The company said it has inked some deals with big fashion brands as partners as it looks to bring its funky fungus to the masses in shoes, wallets, belts and other goods that traditionally use cowhide or other animal skins.

"We have been working with a few luxury brands and a major footwear manufacturer in very close collaboration," said Matt Scullin, the chief executive officer at MycoWorks .

The unnamed fashion brands have already started producing products for stores in a range of items including shoes, ready to wear apparel and bags, according to Scullin.

MycoWorks likes to differentiate itself from other brands that want to bring a fungus among us or plant new plant-based fabrics in fashion -- companies like Bolt Threads (mushrooms), Ananas Anam (pineapple fibers), and Desserto (cactus leather) -- with its emphasis on the durability of its fabric.

"We’ve had the product tested in a huge range of different applications of various leather-based apparel to upholstery to standard leather goods like handbags and wallets. The key difference between our material and mushroom leather is that the structural components is so high," Scullin said. "We're confident in the material’s ability to perform in a really wide range of applications so there’s a wide range of uses for that."

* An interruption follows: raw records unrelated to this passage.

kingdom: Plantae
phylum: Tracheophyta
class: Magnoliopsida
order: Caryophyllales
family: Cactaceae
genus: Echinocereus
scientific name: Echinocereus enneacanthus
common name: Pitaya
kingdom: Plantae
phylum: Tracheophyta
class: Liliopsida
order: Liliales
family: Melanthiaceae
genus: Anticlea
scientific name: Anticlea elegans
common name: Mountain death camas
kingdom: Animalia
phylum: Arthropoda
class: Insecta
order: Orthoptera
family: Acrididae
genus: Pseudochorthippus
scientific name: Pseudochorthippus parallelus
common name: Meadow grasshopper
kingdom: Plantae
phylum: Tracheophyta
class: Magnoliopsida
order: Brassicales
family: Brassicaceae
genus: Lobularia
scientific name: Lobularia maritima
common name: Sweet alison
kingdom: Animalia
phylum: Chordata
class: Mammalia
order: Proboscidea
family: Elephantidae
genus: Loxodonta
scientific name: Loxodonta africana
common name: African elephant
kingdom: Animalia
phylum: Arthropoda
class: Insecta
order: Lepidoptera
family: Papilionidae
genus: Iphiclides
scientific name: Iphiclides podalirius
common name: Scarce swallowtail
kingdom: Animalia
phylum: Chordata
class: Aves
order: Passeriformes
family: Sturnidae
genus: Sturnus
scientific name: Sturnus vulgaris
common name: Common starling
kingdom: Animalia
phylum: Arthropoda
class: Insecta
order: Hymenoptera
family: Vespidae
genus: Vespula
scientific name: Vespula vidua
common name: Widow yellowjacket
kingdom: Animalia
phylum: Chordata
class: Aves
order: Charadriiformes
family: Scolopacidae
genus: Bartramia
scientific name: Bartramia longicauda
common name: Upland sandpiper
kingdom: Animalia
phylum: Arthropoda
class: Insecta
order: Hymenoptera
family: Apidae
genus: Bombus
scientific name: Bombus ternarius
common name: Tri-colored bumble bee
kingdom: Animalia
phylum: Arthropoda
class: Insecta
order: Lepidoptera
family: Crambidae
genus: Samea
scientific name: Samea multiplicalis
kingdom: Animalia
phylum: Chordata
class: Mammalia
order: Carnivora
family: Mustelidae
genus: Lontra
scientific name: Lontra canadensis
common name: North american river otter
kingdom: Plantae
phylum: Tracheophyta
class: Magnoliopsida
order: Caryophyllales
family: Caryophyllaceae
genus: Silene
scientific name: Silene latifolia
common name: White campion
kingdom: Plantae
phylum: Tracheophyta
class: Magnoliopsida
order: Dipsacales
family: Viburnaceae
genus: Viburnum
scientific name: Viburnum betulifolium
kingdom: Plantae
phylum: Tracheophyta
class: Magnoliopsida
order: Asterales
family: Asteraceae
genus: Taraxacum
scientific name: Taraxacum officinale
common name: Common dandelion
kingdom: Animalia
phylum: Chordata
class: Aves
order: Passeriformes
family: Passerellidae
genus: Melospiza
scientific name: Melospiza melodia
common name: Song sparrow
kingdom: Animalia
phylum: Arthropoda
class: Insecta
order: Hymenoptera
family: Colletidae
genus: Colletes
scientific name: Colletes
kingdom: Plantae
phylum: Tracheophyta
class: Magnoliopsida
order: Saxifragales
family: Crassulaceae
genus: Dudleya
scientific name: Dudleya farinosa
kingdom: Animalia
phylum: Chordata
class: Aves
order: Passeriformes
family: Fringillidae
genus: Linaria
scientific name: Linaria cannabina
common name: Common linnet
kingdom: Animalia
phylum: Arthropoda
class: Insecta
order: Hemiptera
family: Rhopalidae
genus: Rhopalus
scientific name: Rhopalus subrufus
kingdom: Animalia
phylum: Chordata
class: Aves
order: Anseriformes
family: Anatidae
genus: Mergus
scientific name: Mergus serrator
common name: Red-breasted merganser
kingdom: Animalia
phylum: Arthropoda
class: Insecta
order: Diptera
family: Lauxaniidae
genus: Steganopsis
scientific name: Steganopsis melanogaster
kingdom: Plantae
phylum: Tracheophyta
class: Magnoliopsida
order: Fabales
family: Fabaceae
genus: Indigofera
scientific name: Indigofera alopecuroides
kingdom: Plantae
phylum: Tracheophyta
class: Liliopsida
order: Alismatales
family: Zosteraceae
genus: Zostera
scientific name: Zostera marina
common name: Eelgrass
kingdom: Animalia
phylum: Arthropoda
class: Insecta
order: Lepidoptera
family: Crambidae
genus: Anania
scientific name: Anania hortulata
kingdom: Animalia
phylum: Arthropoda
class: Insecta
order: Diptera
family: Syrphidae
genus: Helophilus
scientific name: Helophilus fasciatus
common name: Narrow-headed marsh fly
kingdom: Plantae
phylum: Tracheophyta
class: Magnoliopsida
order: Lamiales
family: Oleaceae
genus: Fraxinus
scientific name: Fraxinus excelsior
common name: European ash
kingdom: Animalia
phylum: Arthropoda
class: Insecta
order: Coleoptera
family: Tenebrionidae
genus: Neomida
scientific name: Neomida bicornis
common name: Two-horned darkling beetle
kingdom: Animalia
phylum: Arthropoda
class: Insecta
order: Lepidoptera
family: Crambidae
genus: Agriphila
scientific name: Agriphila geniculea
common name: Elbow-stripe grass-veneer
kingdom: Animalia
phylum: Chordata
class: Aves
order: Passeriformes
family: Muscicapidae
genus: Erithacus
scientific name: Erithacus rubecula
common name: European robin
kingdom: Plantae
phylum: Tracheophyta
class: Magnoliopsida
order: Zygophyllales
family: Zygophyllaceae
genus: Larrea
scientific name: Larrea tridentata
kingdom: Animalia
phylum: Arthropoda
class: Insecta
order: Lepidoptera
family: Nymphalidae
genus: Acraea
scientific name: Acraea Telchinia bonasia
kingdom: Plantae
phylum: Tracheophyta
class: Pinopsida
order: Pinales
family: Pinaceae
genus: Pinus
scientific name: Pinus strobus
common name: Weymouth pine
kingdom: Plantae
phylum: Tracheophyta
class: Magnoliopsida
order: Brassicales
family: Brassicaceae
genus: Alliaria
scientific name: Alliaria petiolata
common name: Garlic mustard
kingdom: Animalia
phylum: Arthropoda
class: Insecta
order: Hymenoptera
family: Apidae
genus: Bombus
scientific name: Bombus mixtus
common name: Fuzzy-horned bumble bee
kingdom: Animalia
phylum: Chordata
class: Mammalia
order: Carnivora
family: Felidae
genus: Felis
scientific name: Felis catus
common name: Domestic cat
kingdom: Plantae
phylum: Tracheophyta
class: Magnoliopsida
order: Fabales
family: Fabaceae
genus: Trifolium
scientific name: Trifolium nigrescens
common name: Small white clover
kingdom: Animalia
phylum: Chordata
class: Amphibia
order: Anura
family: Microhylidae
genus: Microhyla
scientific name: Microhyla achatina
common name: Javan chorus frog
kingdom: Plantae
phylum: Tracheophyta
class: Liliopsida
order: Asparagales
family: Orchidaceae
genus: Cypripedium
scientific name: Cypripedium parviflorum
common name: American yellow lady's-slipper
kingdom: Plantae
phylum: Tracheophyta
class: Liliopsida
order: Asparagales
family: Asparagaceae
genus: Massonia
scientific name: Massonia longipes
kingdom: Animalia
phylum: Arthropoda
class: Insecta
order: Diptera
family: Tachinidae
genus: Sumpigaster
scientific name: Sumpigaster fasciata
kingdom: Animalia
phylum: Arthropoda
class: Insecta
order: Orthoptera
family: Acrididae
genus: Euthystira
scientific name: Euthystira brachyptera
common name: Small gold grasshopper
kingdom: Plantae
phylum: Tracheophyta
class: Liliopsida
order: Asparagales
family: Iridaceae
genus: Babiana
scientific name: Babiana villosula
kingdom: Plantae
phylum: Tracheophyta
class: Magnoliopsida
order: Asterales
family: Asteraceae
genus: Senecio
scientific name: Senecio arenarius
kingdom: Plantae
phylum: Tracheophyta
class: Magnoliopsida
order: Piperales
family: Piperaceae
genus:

To that end, MycoWorks is focused on the high-end of the market. "There’s a misconception that brands are willing to sacrifice performance for sustainability and that’s not true," Scullin said. "The real adoption occurs in an industry like this when the performance is there."

Scullin won't say how much the MycoWorks material costs nor would he talk about which specific companies are working with the company's product right now. He did say that the company hopes eventually to be price competitive with not just the traditional leather market, but the plastic market for leather replacements, which is worth $70 billion per-year alone.

With the company's current capacity it can produce tens of thousands of square feet of fungal material per yar, according to Scullin. That means MycoWorks still has a long way to go to catch up to an industry that produces billions of square feet of leather.

The funding for MycoWorks is impressive, but it also has to contend with some competitors that are getting traction of their own in the fashion industry.

In October, Bolt Threads announced the creation of a consortium alongside longtime partners Adidas, Stella McCartney and the fashion house behind brands like Balenciaga to explore mushroom leather-based products.

For MycoWorks investors -- including WTT Investment Ltd. (Taipei, Taiwan), DCVC Bio, Valor Equity Partners, Humboldt Fund, Gruss & Co., Novo Holdings, 8VC, SOSV, AgFunder, Wireframe Ventures and Tony Fadell -- the competition is expected. But they believe that MycoWorks functionality makes it the king (oyster) of the leather substitute world.

"Fine mycelial leather is customizable to client needs," said DCVC Bio investor Kiersten Stead. "[It's] customizable in terms of shape, and application. And prices will vary depending on what the application and the criteria from customers is."

In all, MycoWorks has raised $62 million and the company's new financing announcement coincides with the opening of a new Emeryville, California production plant that takes its capacity up to its current tens-of-thousands of feet of fungal leather replacement capacity.

Behind all of this push to find replacements for animal skins is a growing awareness of the problems associated with traditional methods for manufacturing leather for clothes and shoes. It's a terribly toxic and polluting process, both in the tanning and dyeing and in the waste and landfilling associated with both animal leather and its plastic replacements.

"The process of growing the mycelium is carbon negative. Customers will look at [our product] versus an animal hide and say why wouldn’t I choose [that]," said Sculin. "In addition you have the non-animal aspects and the plastic-free aspects that are driving so many decisions right now… what we really are to our brand partners is an advanced manufacturing company. We are motivated by sustainability. We represent a way for them to change their supply chains."